■ Records
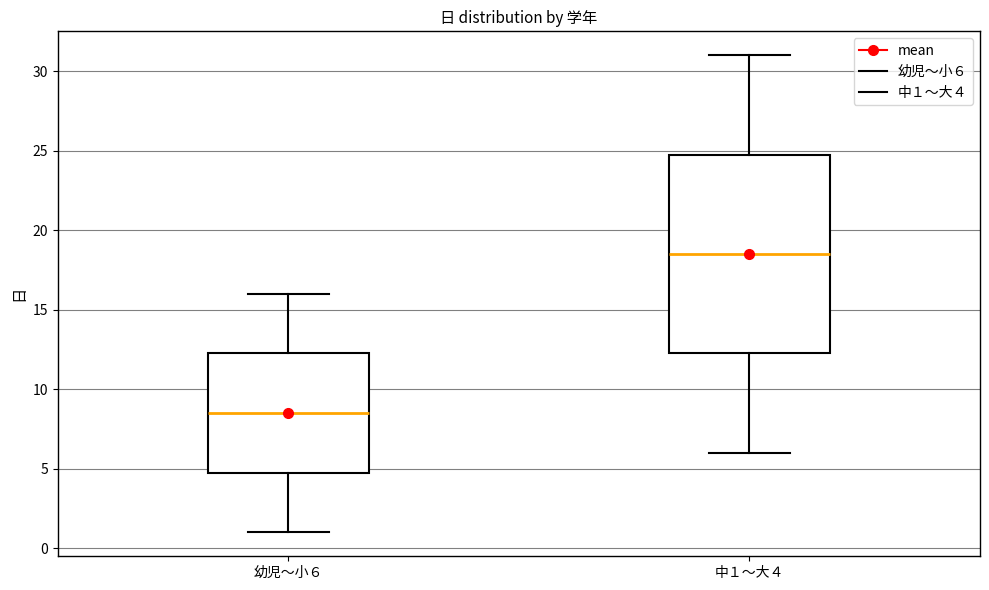

Reading left to right, read every box against the y-axis: the position of its median line, the range the box covers, and the ends of its whiskers. The values are not printed on the chart, so give them approximately, as read against the axis.

幼児〜小６: median 8.5, box 5.0 to 12.5, whiskers 1.0 to 16.0
中１〜大４: median 18.5, box 12.5 to 25.0, whiskers 6.0 to 31.0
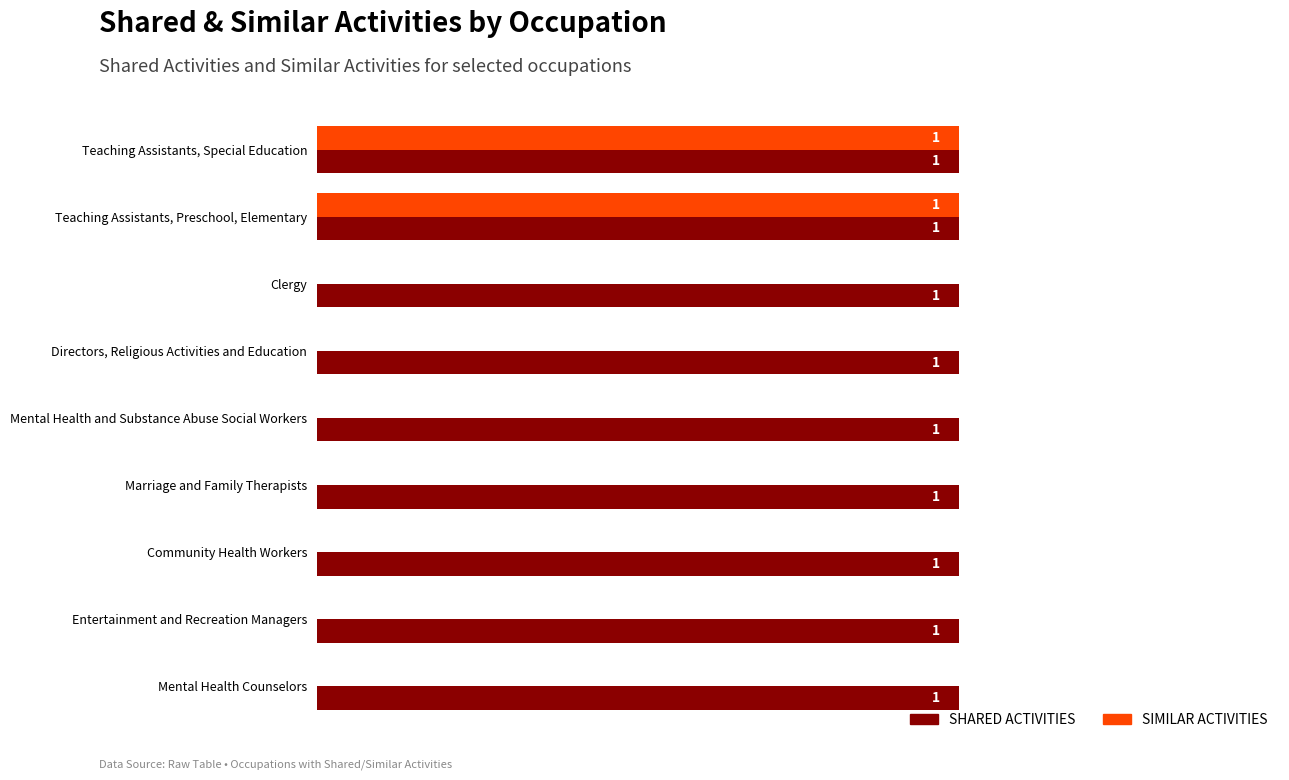

What is the maximum value shown in the chart?

1.0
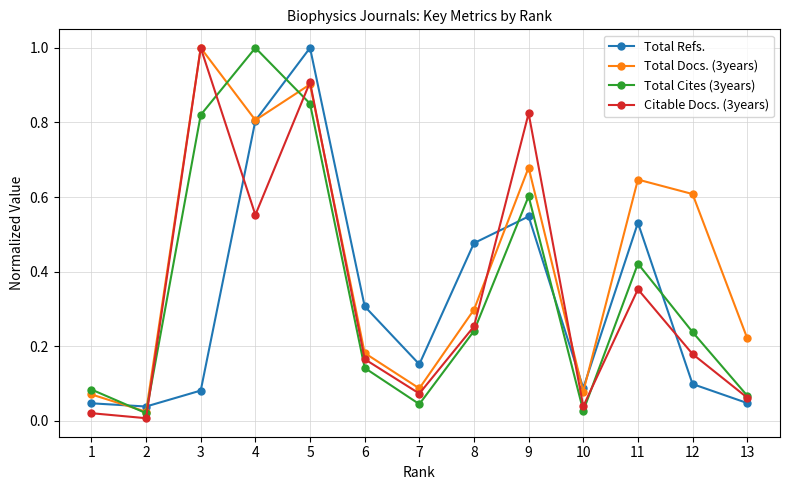

Which series has the largest total across all categories?

Total Docs. (3years)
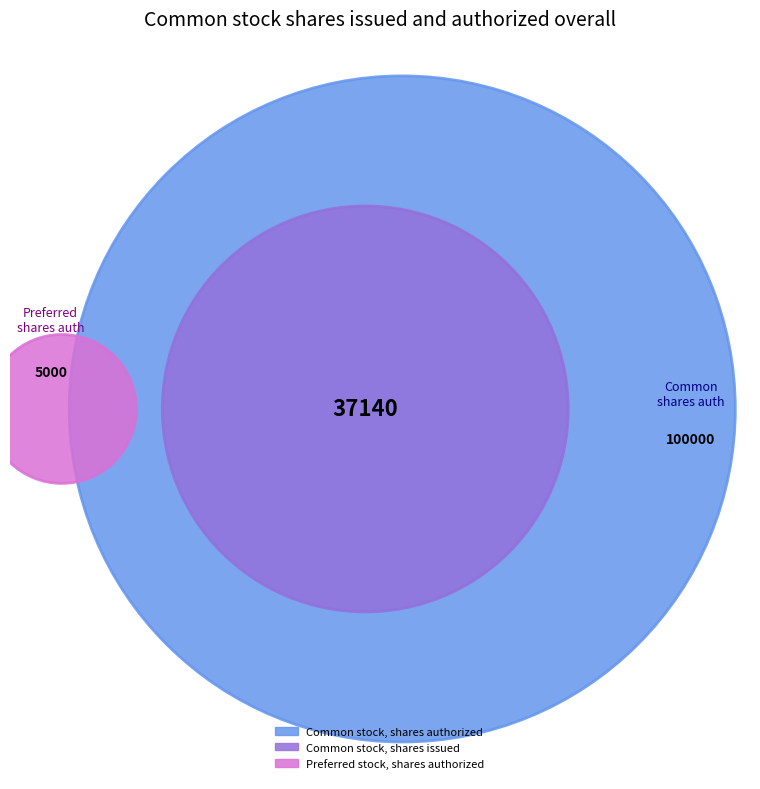

Rank the categories by value from lowest to highest.

Preferred stock, shares authorized, Common stock, shares issued, Common stock, shares authorized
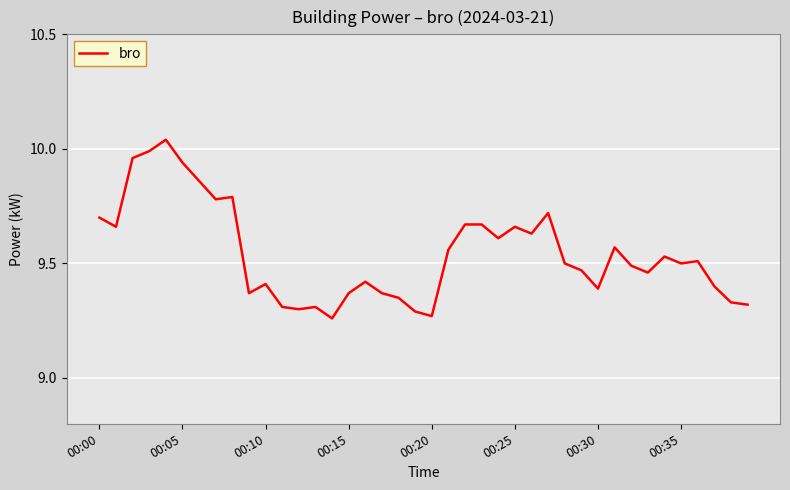

What is the difference between the maximum and minimum values?

0.8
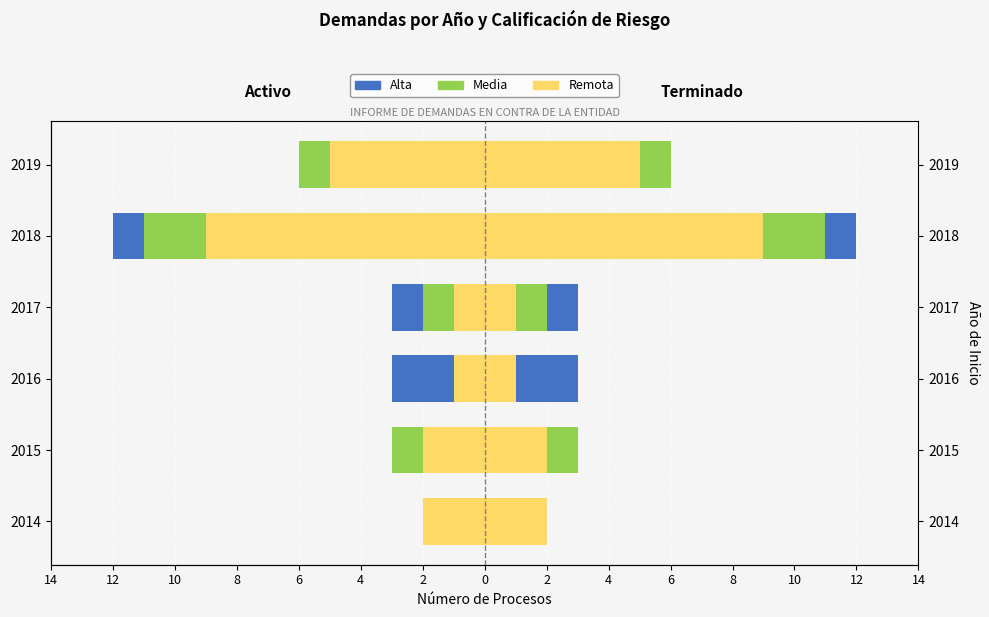

What is the difference between the highest and lowest values at 2016?

2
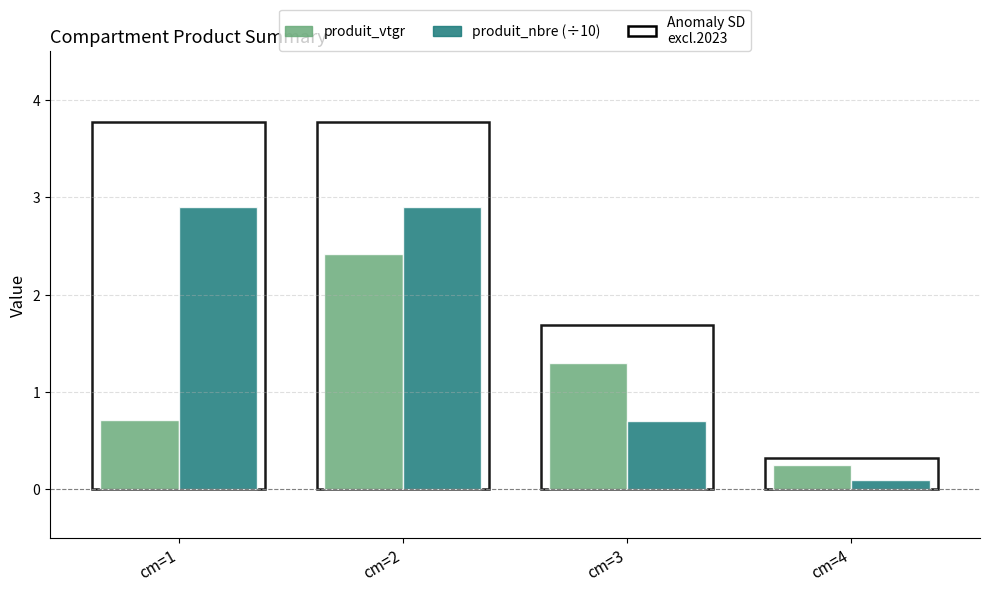

Does the chart contain any negative values?

No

■ What the task requires
Copy out all of the rows above word for word, leaving out the pictures.

■ Response
Reading left to right, read every box against the y-axis: the position of its median line, the range the box covers, and the ends of its whiskers. The values are not printed on the chart, so give them approximately, as read against the axis.

幼児〜小６: median 8.5, box 5.0 to 12.5, whiskers 1.0 to 16.0
中１〜大４: median 18.5, box 12.5 to 25.0, whiskers 6.0 to 31.0

What is the maximum value shown in the chart?

1.0

Which series has the largest total across all categories?

Total Docs. (3years)

Rank the categories by value from lowest to highest.

Preferred stock, shares authorized, Common stock, shares issued, Common stock, shares authorized

What is the difference between the maximum and minimum values?

0.8

What is the difference between the highest and lowest values at 2016?

2

Does the chart contain any negative values?

No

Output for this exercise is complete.